Eine Zeitlang trug er sich mit dem Gedanken, ob nicht aus den frischesten Epileptischen die Meister für einige kleine Handwerksstätten genommen werden und die Kranken je nach ihrer Leistung auch bezahlt werden könnten. Aber dieser Gedanke trat bald wieder zurück. Seine Durchführung hätte die schwächeren Kranken, die kein leitendes Amt und kein Entgelt bekommen hätten, ihre Krankheit allzu empfindlich fühlen lassen. Hinfort herrschte in diesem Stück Einheitlichkeit: ein Avancement im eigentlichen Sinne und eine Bezahlung gab es nicht. Die Arbeit selbst wurde zur Ehre und zum Lohn. Jener Epileptische, der zunächst zum Meister ausersehen war, hat hernach, nachdem er hatte zurücktreten müssen, unter seinem gesunden Meister und Hausvater noch nahezu dreißig Jahre lang in der Tischlerwerkstätte gearbeitet, immer mit gleichmäßiger Treue und Heiterkeit, ohne je einen Pfennig Lohn sein eigen zu nennen. Er bekam, was er an Nahrung, Kleidung und allem übrigen nötig hatte, aber das Geld spielte für ihn keine Rolle mehr. Daß es in Bethel so viele glückliche Menschen gab und gibt, hat mit darin seinen Grund, daß der auri sacra fames, d. h. dem höllischen Hunger nach Geld, und zugleich dem „lockenden Silberton des reizvollen Ruhmes” so viel wie möglich der Boden entzogen wurde.
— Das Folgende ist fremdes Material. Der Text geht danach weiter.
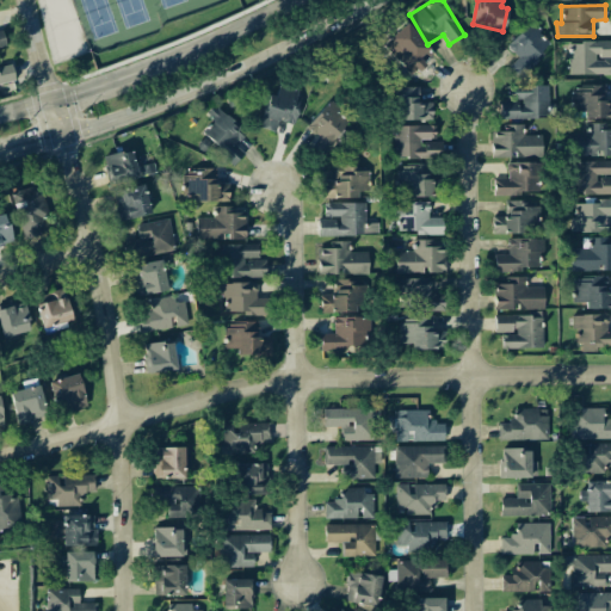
[(508,67),(522,78),(549,43),(537,34),(541,29),(529,19),(506,48),(517,56),(508,67)]
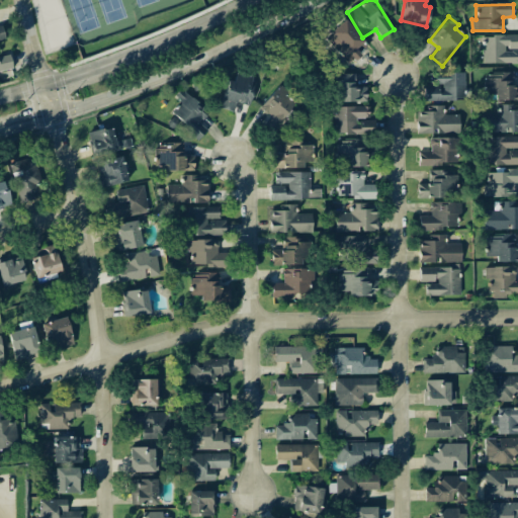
[(347,64),(352,59),(358,66),(368,58),(362,51),(367,47),(343,20),(325,37),(347,64)]
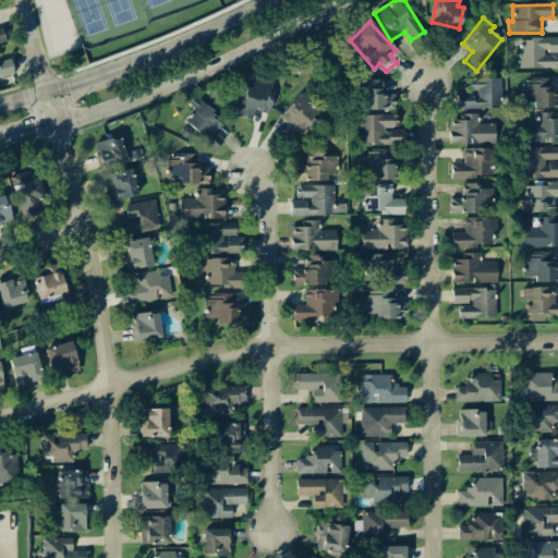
[(557,37),(519,38),(519,68),(557,68),(557,53),(557,52),(557,37)]
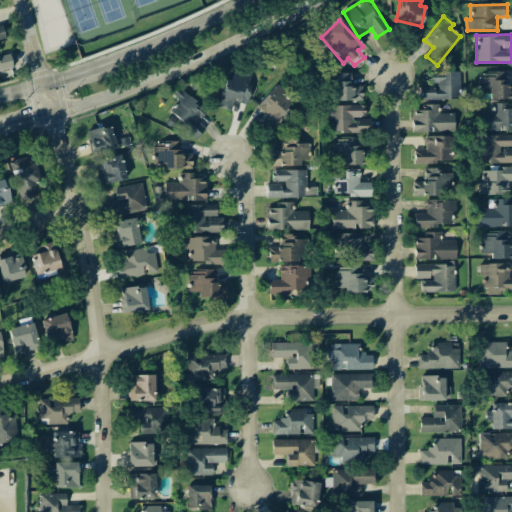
[(0,70),(13,67),(9,53),(0,55),(0,70)]
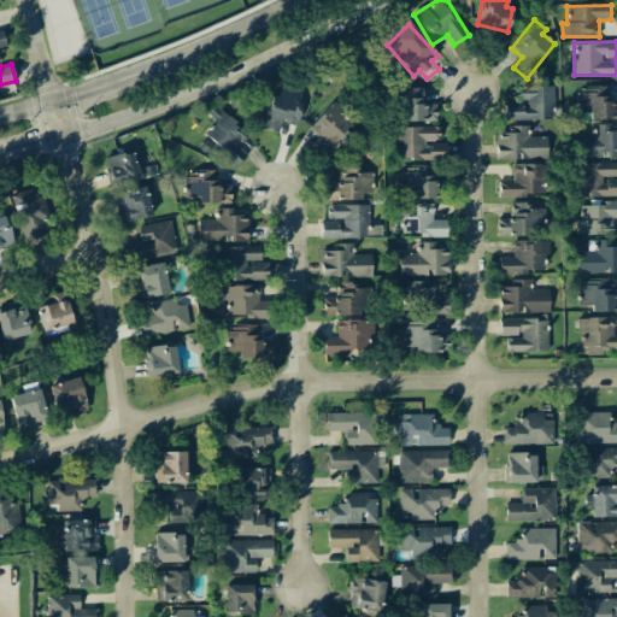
[(551,86),(512,87),(512,100),(526,100),(526,104),(504,105),(505,119),(552,119),(551,86)]
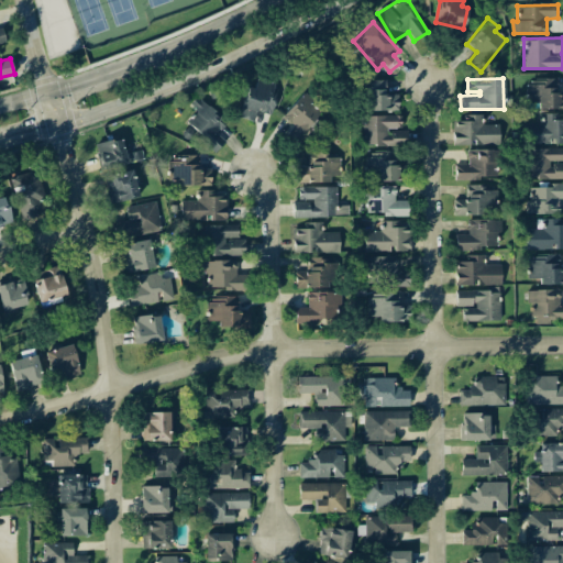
[(538,109),(562,108),(562,92),(558,94),(556,78),(538,78),(538,84),(526,85),(527,102),(538,102),(538,109)]
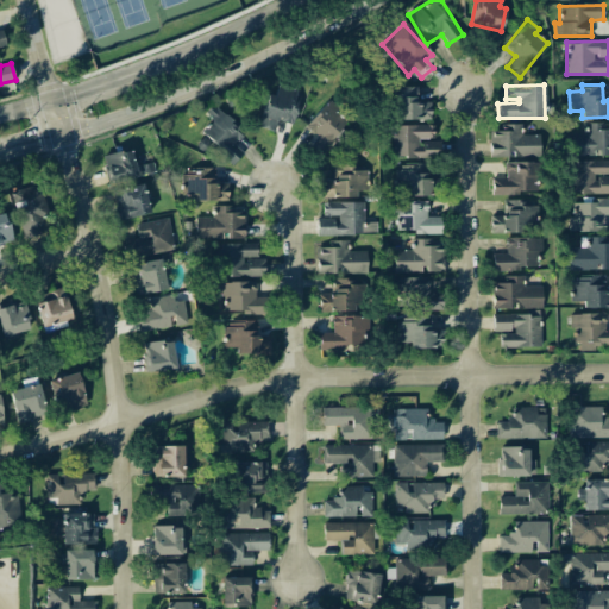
[(257,126),(274,131),(277,120),(292,124),(301,93),(277,86),(274,96),(261,92),(257,104),(263,105),(257,126)]
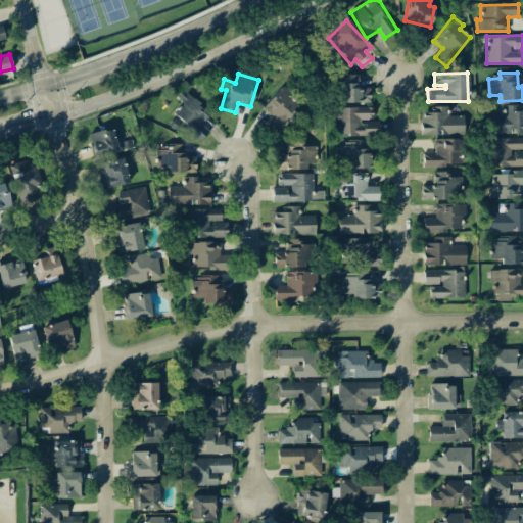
[(334,103),(370,102),(370,87),(359,87),(358,75),(334,76),(334,103)]
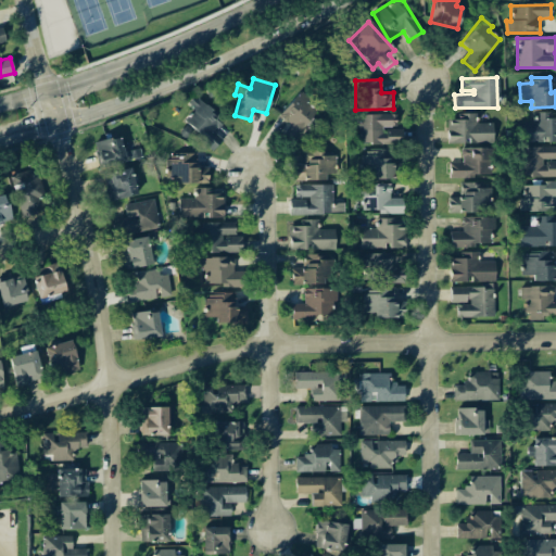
[(278,116),(289,125),(282,134),(297,146),(321,115),(295,95),(278,116)]
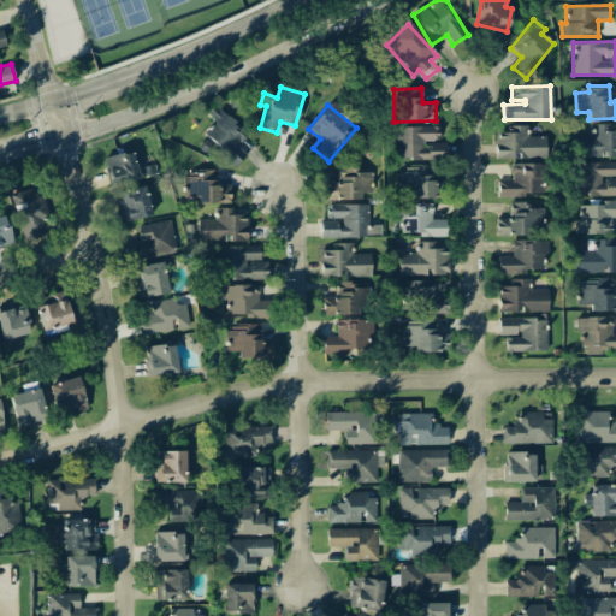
[(201,137),(236,166),(246,154),(237,147),(248,134),(214,106),(207,116),(214,120),(201,137)]
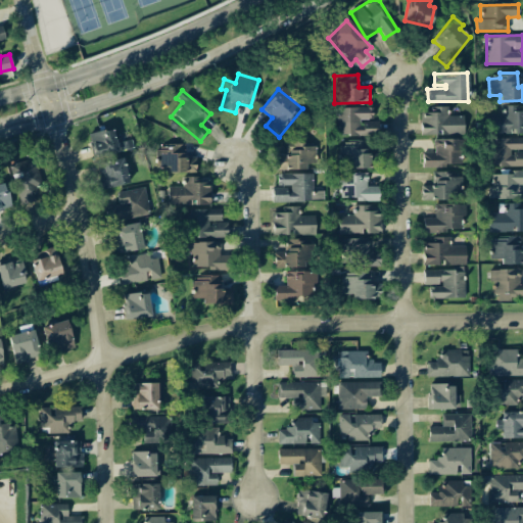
[(517,105),(501,105),(501,114),(486,115),(486,134),(522,133),(522,110),(518,111),(517,105)]
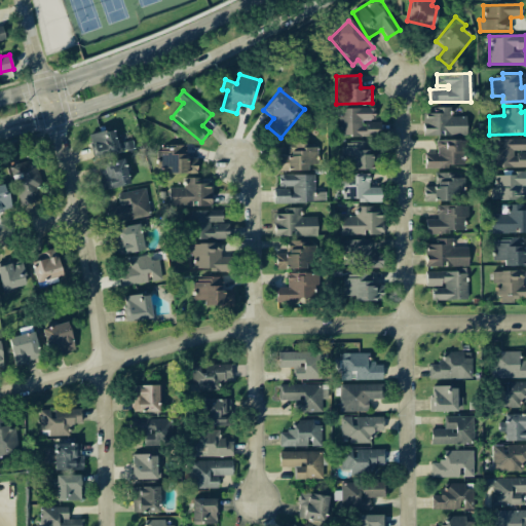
[(374,107),(339,108),(339,137),(380,136),(379,120),(375,120),(374,107)]
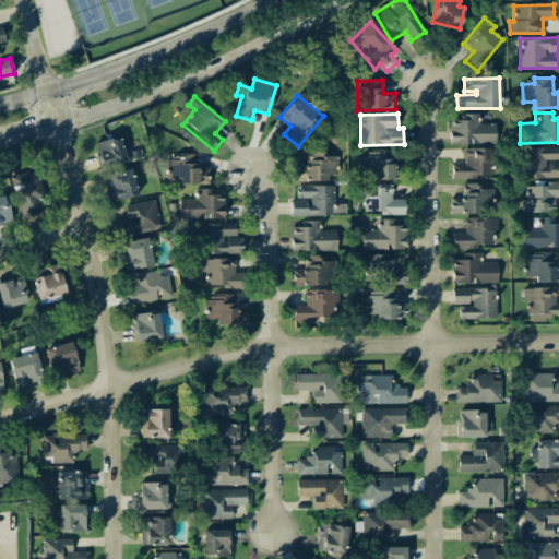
[(449,143),(494,144),(494,123),(475,122),(475,116),(450,115),(449,143)]
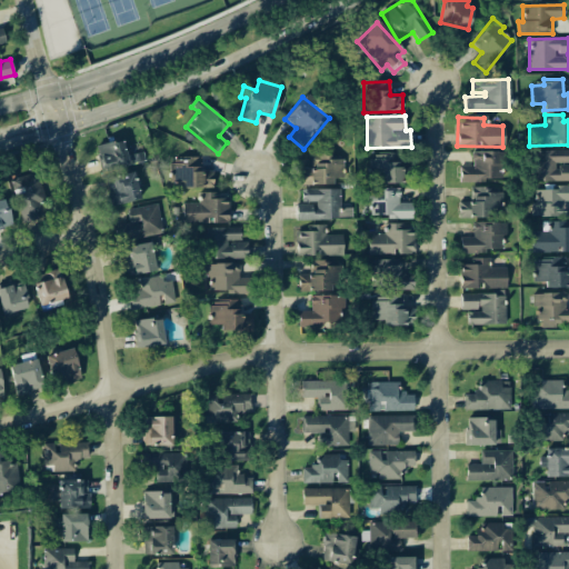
[(128,167),(122,139),(96,145),(101,171),(128,167)]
Natürlich gelang es nicht immer sofort, jeden zur Arbeit willig und fröhlich zu machen. Die erste kleine Ackerbaustation „Hebron” war entstanden, aber der Weg, der von Hebron eine Viertelstunde weit zum Mittelpunkt der Anstalt führte, war zunächst unausgebaut und im Winter nahezu grundlos. Eines Tages verweigerten deshalb die beiden epileptischen Kranken, die aus der Bäckerei von Sarepta das Brot zu holen hatten, den Dienst. Davon hatte Vater gehört. Er verschaffte sich eine Kiepe, ließ sich die Zahl Brote, die für Hebron bestimmt waren, hineintun, nahm sie auf den Rücken, trug sie durch Dreck und Unwetter nach Hebron hinüber und lud mit großer Heiterkeit sein Brot an Ort und Stelle ab. Damit war ein für allemal das Widerstreben gebrochen, und der Posten, das Brot zu holen, war zu einem besonderen Ehrenposten geworden.